All lines between the one holding "老年人和残疾人的作用更大。" and the end of the material below, both ends included, should be restated exactly.

———

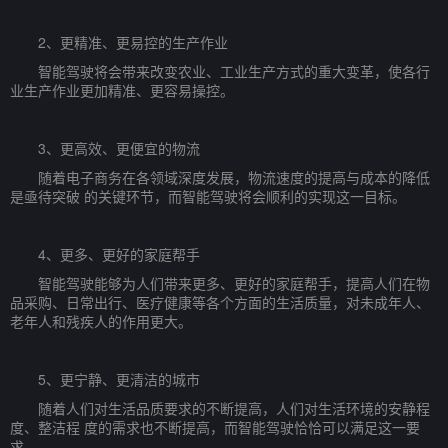
2、更精准、更易控的生产作业
智能驾驶将会带来改变农业、工业生产方式的重大变革，使各行
业生产作业更加精准、更容易操控。
3、更高效、更便宜的物流
随着电子商务在各领域深度发展，物流速度的提高与成本的降低
是亟待突破 的关键环节，而智能驾驶将会顺利的实现这一目标。
4、更多、更好的家庭帮手
智能驾驶能够为人们带来更多、更好的家庭帮手，提高人们在物
品采购、日常出行、医疗健康等各个方面的生活质量，对未成年人、
老年人和残疾人的作用更大。
5、更宁静、更清洁的城市
随着人们对生活品质要求的不断提高，人们对生活环境的安静程
度、整洁程 度的需求也不断提高，而智能驾驶恰恰可以满足这一要
求。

———

_OUTPUT FOR THIS EXERCISE_.
老年人和残疾人的作用更大。
5、更宁静、更清洁的城市
随着人们对生活品质要求的不断提高，人们对生活环境的安静程
度、整洁程 度的需求也不断提高，而智能驾驶恰恰可以满足这一要
求。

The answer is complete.